Write out the WOODOT passage word for word, everything from "Manual inspection and repair" down to "repetitive human tasks.".

# Passage shown
==*==

WOODOT

AI-powered mobile robot automating defect detection and repair in wood manufacturing

WOODOT is a robotic system for automated quality control and defect remediation in laminated timber beams. It integrates a six-degree-of-freedom robotic arm mounted on an autonomous mobile rover, equipped with a customizable end-effector for tasks such as defect detection, milling, sanding, and restoration material application. The system relies on an AI-driven vision model, trained to identify and process surface defects, outperforming manual inspection and commercial AI-based cameras.

Manual inspection and repair of wooden beams are labor-intensive, inconsistent, and inefficient, causing quality variation, material waste, and delays. WOODOT addresses this by integrating robotics, AI-based defect detection, and automated processing into one streamlined workflow to enhance accuracy, consistency, and efficiency while minimizing repetitive human tasks.
Building a fully autonomous quality control system involves challenges: the AI must distinguish defects from natural wood grain through extensive training and real-time adjustments; the robotic platform must navigate large, irregular beams with precise motion and adaptive path planning; and the system must switch tools seamlessly to transition between scanning, defect removal, and material application without interruption.

==*==

Plain-text document sources:
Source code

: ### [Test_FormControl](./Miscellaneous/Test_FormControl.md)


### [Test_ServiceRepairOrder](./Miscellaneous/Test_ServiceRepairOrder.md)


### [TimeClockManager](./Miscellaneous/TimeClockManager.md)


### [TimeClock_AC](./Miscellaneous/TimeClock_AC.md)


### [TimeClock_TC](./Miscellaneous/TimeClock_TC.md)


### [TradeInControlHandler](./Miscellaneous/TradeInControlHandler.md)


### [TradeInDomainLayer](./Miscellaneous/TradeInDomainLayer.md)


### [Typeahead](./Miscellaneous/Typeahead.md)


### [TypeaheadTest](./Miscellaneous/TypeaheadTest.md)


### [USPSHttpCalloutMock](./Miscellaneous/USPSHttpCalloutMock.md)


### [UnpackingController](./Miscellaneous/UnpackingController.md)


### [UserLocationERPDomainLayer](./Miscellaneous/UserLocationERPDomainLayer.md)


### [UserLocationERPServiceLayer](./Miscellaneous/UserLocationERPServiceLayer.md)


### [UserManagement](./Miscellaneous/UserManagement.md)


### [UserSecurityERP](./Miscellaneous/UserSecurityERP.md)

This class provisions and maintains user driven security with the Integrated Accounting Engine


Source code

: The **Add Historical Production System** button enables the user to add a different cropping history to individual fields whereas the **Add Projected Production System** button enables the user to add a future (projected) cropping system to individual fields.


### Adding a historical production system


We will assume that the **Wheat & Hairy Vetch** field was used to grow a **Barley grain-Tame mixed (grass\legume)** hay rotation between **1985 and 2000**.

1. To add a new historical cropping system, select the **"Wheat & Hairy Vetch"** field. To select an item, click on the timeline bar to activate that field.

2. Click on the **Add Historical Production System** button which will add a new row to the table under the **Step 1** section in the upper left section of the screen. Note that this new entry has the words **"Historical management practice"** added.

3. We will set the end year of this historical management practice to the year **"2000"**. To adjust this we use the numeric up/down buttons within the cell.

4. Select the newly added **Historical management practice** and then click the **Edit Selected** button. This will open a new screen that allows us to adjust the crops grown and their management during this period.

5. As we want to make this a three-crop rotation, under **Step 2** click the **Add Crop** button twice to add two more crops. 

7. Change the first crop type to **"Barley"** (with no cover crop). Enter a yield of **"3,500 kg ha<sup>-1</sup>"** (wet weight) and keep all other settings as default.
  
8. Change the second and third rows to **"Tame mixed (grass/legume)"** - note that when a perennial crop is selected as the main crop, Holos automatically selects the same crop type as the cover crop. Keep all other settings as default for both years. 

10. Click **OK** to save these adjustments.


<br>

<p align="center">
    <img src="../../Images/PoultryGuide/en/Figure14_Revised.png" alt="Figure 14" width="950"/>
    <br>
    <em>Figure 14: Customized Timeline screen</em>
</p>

==*==

# The answer
Manual inspection and repair of wooden beams are labor-intensive, inconsistent, and inefficient, causing quality variation, material waste, and delays. WOODOT addresses this by integrating robotics, AI-based defect detection, and automated processing into one streamlined workflow to enhance accuracy, consistency, and efficiency while minimizing repetitive human tasks.